THE PROBLEM |
How many lines in the data below contain the word "elevation"? Reply with the number alone.

DATA FOR PROCESSING |

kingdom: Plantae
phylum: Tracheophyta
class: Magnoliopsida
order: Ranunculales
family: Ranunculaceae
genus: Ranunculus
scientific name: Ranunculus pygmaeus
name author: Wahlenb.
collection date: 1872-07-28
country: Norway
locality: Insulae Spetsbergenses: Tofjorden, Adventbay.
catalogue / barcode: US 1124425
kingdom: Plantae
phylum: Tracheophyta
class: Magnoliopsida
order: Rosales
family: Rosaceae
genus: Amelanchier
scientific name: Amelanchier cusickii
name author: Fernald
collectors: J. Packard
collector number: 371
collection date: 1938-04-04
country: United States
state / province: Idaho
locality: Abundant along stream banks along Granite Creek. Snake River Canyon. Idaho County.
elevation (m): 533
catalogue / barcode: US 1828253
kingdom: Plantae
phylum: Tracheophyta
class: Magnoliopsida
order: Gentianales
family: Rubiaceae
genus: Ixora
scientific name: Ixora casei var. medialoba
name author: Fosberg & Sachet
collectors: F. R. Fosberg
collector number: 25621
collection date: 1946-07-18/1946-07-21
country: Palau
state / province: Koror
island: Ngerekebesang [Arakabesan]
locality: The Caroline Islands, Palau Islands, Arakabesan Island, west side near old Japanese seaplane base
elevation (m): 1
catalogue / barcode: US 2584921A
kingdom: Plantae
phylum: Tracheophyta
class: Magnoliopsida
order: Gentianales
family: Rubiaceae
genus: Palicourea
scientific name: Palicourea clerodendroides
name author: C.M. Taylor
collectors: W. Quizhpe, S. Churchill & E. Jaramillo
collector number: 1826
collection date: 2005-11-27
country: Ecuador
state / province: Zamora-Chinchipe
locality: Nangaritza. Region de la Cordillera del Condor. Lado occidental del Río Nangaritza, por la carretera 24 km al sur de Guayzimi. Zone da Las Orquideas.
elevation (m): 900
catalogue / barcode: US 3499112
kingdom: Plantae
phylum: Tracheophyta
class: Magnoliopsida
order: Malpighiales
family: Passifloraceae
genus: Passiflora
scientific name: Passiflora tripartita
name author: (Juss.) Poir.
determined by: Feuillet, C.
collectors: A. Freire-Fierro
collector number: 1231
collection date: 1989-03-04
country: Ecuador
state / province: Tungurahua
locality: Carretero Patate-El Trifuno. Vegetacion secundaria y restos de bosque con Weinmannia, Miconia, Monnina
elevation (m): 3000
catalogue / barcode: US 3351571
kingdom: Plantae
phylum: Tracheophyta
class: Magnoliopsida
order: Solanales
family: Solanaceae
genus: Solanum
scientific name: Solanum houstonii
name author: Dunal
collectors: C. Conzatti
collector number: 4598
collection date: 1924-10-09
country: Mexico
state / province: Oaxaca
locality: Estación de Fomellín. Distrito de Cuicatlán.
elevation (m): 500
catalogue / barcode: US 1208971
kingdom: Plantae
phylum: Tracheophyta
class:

COMPLETE OUTPUT |
5